Биография вечного дня | страница 13
Аптекарша застает мужа в кровати, глаза его остекленели, он весь застыл, как мертвец. С того дня мрачный призрак посещает его регулярно, и всегда после загадочных телефонных звонков. Манчев привыкает к нему, смиряется с ним, хотя в глубине сознания продолжает что-то сопоставлять, взвешивать, сравнивать — что же собой представляет этот призрак, явившийся из недр воспоминаний? Видел ли он похожего человека, встречался ли с ним или это плод его больной фантазии?
— А если опять он? — прерывает его размышления жена. — В такое время он еще ни разу не звонил…
Она вдруг спохватывается и, отбросив назад волосы, торопливо накидывает на плечи старенький, некогда роскошный пеньюар из сирийского шелка.
— Может, это Елена…
— А что, может, и Елена, ведь в Плевене освободили заключенных, — бормочет аптекарь.
Его гнетет мысль: догадывается ли жена о его видениях?..

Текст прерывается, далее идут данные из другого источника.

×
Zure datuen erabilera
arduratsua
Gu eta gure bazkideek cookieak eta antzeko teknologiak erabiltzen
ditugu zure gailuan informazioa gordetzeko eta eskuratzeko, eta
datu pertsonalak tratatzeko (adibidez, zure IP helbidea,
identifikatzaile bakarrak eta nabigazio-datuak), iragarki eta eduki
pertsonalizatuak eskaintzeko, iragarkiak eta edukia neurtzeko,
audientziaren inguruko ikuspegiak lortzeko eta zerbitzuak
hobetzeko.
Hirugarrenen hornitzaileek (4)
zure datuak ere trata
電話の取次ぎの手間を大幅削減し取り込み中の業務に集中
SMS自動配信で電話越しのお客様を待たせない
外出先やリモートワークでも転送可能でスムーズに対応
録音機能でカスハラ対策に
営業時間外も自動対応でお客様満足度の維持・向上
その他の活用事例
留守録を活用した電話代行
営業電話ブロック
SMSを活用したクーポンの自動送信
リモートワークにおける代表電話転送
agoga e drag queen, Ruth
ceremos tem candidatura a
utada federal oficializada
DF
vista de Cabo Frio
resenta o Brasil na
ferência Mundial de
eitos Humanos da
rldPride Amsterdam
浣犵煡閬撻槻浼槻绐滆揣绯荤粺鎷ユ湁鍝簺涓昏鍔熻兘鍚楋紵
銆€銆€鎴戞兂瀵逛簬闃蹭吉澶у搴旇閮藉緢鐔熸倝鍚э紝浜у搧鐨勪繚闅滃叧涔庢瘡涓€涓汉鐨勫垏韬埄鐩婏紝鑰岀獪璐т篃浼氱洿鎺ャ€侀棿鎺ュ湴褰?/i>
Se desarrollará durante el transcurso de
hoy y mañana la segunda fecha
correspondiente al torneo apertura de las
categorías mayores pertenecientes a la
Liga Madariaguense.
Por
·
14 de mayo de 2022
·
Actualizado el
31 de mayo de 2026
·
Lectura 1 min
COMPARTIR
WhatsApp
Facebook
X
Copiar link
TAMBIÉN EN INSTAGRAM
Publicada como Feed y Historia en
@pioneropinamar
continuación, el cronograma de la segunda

Она не слушает его, зажигает лампочку над лестницей и сходит вниз, ступени пружинят под тяжестью шагов. Аптекарь замер в ожидании, дверь чуть приоткрыта, и он не может видеть жену в черной яме аптечного помещения. И неожиданно слышит, что она плачет — приглушенно, как-то по-детски трогательно.
— Елена!.. Елена!.. Елена!.. — повторяет она, и ее слова будто кувыркаются во мраке.
Он опускается на подушку, он радуется, что дочь жива, но не так бурно, как жена, и все тело его охватывает страшная слабость.
Скоро аптекарша возвращается в спальню и присаживается на кровать. Глубокая складка — печать старения — залегла вокруг ее рта, хотя в распахнувшемся пеньюаре соблазнительно белеют по-молодому упругие груди.
— Она уже в городе? — спрашивает аптекарь.
Жена кивает и смотрит на него с таким умилением и добротой, каких он давно не помнит. Она вне себя от радости.
— Раз такое дело, мы должны… — Он силится говорить деловым тоном. — Мы должны приготовиться как-то и встретить ее…
— Елена домой не придет.
— Как так не придет, почему?
— Друзья приютят ее, она должна скрываться. Что ни говори, их освободила толпа, а сколько еще будет лютовать полиция, одному богу известно!
— Но если… — Аптекарь замолкает — ему понятна вся шаткость положения дочери, да и их собственного: Болгария в разладе с союзниками, за Дунаем вражеские войска, а у власти по-прежнему преданные Германии заправилы, фашисты.
— Ну а как она, здорова? — спрашивает Манчев.
Его слова робки, осторожны, жена ласково глядит на него и улыбается — улыбка добрая, как в молодые годы, — потом до боли сжимает его руку.